Property values in Moscow rose by 40% in 2004. But as big business moves in, are ordinary Russians being forced to move out? Nina Karpukhina discovered that ownership meant absolutely nothing |
During the 1990s, millions of ordinary Russians became home-owners for the first time.
Reformers argued that private property would lead to personal freedom.
Perhaps it did... for a while.
But Property to Die For reveals the untold horror stories of today's Moscow property market; the effects of multi-million dollar development scams, corrupt officials and an increasingly fragile rule of law.
Nina Karpukhina tells the This World team: "We were all at work when we were told that our house was being demolished... We came back and instead of our house, there was flat ground."
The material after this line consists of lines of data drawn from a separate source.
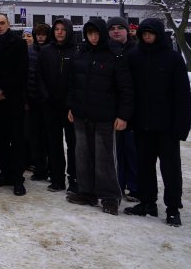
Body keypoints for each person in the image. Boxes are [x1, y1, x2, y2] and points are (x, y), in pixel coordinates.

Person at [124, 19, 191, 227]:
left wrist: (182, 126)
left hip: (167, 126)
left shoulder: (172, 58)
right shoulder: (134, 56)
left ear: (159, 34)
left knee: (170, 169)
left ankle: (173, 208)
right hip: (142, 124)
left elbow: (182, 95)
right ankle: (147, 202)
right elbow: (129, 90)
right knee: (145, 166)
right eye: (144, 33)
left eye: (151, 33)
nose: (147, 37)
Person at [66, 19, 134, 215]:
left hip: (105, 116)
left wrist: (123, 115)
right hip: (81, 114)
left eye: (96, 33)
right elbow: (73, 84)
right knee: (82, 155)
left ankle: (110, 197)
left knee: (104, 158)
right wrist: (71, 106)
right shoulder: (81, 52)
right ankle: (87, 192)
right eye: (90, 34)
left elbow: (125, 88)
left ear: (102, 33)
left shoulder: (115, 54)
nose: (93, 37)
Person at [0, 13, 29, 196]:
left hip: (14, 98)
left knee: (17, 140)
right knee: (0, 139)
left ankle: (18, 178)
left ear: (8, 24)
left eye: (2, 23)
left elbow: (22, 71)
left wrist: (6, 90)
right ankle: (5, 173)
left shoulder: (19, 43)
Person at [36, 19, 78, 193]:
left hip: (69, 107)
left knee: (73, 144)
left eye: (63, 29)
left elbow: (77, 80)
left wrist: (71, 102)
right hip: (50, 104)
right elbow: (39, 76)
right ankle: (57, 178)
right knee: (54, 144)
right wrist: (46, 96)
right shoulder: (46, 51)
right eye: (57, 29)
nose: (60, 32)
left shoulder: (76, 51)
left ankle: (74, 179)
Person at [107, 16, 139, 201]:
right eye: (112, 28)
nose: (116, 31)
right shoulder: (106, 51)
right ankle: (117, 185)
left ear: (127, 30)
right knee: (115, 152)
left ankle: (134, 187)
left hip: (133, 110)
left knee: (132, 151)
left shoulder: (136, 51)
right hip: (111, 109)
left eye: (120, 28)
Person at [26, 23, 51, 182]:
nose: (41, 37)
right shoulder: (29, 52)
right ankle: (39, 168)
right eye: (38, 34)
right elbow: (27, 75)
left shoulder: (52, 51)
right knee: (35, 137)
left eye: (44, 34)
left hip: (49, 101)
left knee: (50, 138)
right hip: (33, 99)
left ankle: (52, 169)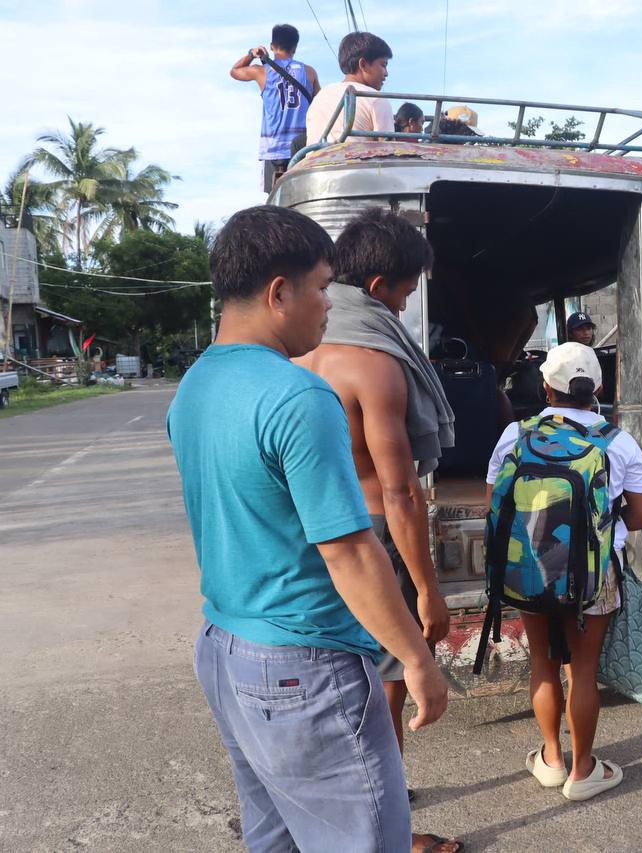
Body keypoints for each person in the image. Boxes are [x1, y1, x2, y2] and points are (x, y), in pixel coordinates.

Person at [167, 206, 448, 853]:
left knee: (277, 839)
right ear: (278, 292)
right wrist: (415, 657)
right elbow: (349, 549)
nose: (329, 305)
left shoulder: (195, 386)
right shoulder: (295, 396)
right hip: (302, 665)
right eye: (322, 288)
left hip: (224, 646)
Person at [292, 209, 462, 852]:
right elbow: (399, 491)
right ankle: (390, 831)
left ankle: (340, 811)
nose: (407, 306)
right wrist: (426, 588)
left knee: (325, 681)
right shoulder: (375, 364)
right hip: (369, 536)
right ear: (380, 285)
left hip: (306, 534)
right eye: (407, 292)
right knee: (384, 694)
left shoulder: (294, 350)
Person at [485, 343, 642, 801]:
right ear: (597, 387)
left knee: (542, 662)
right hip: (594, 575)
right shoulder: (617, 441)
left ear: (546, 387)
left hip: (528, 570)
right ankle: (583, 772)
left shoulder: (515, 435)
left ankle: (550, 760)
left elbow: (495, 507)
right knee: (582, 670)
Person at [229, 24, 320, 192]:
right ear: (295, 47)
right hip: (302, 147)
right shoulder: (309, 72)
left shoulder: (262, 71)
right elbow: (319, 106)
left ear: (272, 46)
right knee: (303, 195)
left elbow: (234, 71)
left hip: (274, 149)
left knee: (275, 202)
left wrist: (252, 54)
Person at [306, 31, 395, 145]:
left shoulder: (320, 97)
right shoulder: (375, 98)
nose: (386, 73)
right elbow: (388, 149)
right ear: (363, 64)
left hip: (314, 162)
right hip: (356, 162)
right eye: (383, 65)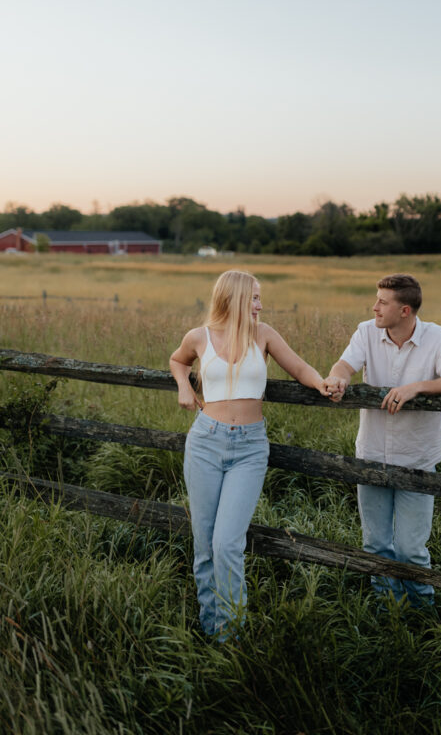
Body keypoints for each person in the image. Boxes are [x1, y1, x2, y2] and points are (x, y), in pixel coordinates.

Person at [170, 269, 328, 642]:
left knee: (227, 544)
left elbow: (300, 367)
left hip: (249, 448)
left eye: (260, 297)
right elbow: (179, 361)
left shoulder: (264, 335)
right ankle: (213, 630)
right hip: (206, 441)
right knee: (205, 544)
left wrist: (322, 382)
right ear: (234, 297)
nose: (260, 304)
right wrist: (182, 386)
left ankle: (233, 634)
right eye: (254, 297)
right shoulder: (199, 337)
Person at [324, 273, 441, 610]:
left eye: (382, 302)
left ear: (405, 311)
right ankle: (386, 609)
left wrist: (416, 386)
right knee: (375, 543)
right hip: (372, 454)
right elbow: (345, 364)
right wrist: (338, 378)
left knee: (409, 549)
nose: (374, 307)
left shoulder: (438, 338)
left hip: (417, 458)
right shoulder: (365, 332)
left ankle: (421, 614)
Nina was one of several home-owners living in a traditional Moscow suburb. The local authority knocked down their houses to build high-rise blocks of flats, making millions for developers and bureaucrats.
Looming threat
Private ownership in Russia is an unfamiliar concept and people do not fully understand it.
State property has been privatised in a series of contradictory laws, leaving new owners dangerously exposed.
Emilia and her mother Rozalia have run their own popular restaurant since 1988 and managed to buy the property in 2002.
Now they live in fear of losing everything.
The two women are fighting a threatened takeover by a neighbouring property developer and their official paperwork is proving useless.
"The fact that we bought this restaurant, paid money for it and have all the necessary papers, doesn't work anymore," says Emilia.
"Now I understand it was just an illusion."
Property To Die For was broadcast on Tuesday, 19 July, 2005 at 2100 BST on BBC Two.